Für SAP-Chef Klein zählt nur die Cloud
SAP-Chef Klein verweist auf den Cloud-Umbau des eigenen Geschäfts und nimmt die Probleme in Kauf. "Wie unsere Ergebnisse im zweiten Quartal verdeutlichen, ist das Portfolio der SAP wichtiger denn je", sagte der Manager und betont die Erfolge im Cloud-Business. "Unsere Umstellung auf das Cloud-Geschäft verläuft schneller als geplant und wir haben die Umsatzerwartungen übertroffen." Die Cloud-Erlöse seien zum größten Umsatzstrom der SAP geworden.
Für das zweite Quartal meldete der Softwarekonzern Cloud-Erlöse in Höhe von knapp 3,1 Milliarden Euro, das sind 34 Prozent mehr als im vergleichbaren Vorjahreszeitraum. Vor allem die Geschäfte mit Software as a Service (SaaS) und Platform as a Service (PaaS) legten zu. Mit SaaS nahm SAP im zweiten Quartal 2,4 Milliarden Euro ein, 35 Prozent mehr als im Vorjahresquartal. 472 Millionen Euro davon gehen auf das Konto von S/4HANA (plus 84 Prozent). Die Bruttomarge im Cloud-Geschäft stieg um 2,3 Punkte auf 69,8 Prozent.
Auffällig an dieser Stelle: SaaS und PaaS erzielten mit 72,8 beziehungsweise 79,5 Prozent eine deutlich höhere Bruttomarge als SAPs eigener Cloud-Betrieb mit Infrastructure as a Service (IaaS). Hier verringerte sich die Bruttomarge um 8,1 Punkte auf gerade einmal 27,1 Prozent. Mit 257 Millionen bildet IaaS den kleinsten Anteil an SAPs Cloud-Geschäft. Der Softwarekonzern legt hier den Fokus mehr auf die Kooperation mit den Hyperscalern AWS, Google und Microsoft.

_Aufgabe 1_:
Beantworte anhand des Textes über SAP:
(a) Wie hoch waren die Cloud-Erlöse im zweiten Quartal?
(b) Auf welchen Wert sank die Bruttomarge bei IaaS?
(c) Mit welchen Hyperscalern kooperiert SAP?

_Gegebene Zeilen_:

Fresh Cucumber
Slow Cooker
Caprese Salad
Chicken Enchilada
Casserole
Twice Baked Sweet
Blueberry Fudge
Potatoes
---
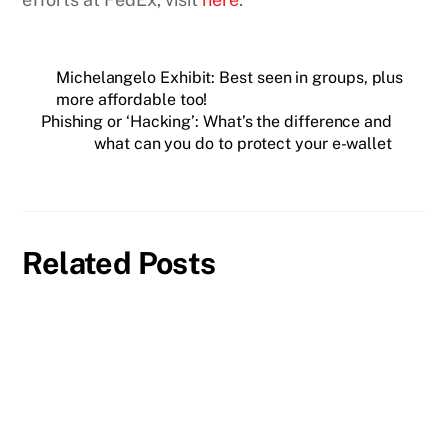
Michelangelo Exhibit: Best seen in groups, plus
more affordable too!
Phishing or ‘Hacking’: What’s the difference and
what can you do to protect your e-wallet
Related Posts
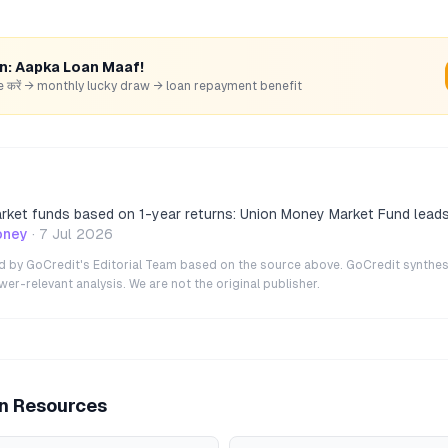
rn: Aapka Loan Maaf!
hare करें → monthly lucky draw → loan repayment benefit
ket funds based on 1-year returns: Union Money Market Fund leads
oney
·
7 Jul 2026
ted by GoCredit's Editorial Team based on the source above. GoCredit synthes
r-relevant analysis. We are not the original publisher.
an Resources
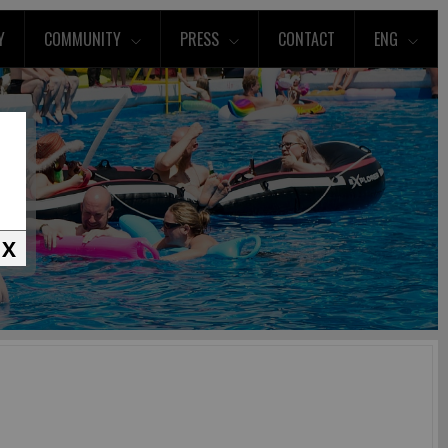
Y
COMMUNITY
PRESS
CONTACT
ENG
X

_Aufgabe 2_: Finde alle Zeilen, in denen die Zeichenfolge "based" vorkommt, und schreibe sie unverändert ab. Groß- und Kleinschreibung ist zu beachten.

_Ergebnis 1_:
(a) Knapp 3,1 Milliarden Euro.
(b) Auf 27,1 Prozent.
(c) Mit AWS, Google und Microsoft.

_Ergebnis 2_:
ket funds based on 1-year returns: Union Money Market Fund leads
ted by GoCredit's Editorial Team based on the source above. GoCredit synthes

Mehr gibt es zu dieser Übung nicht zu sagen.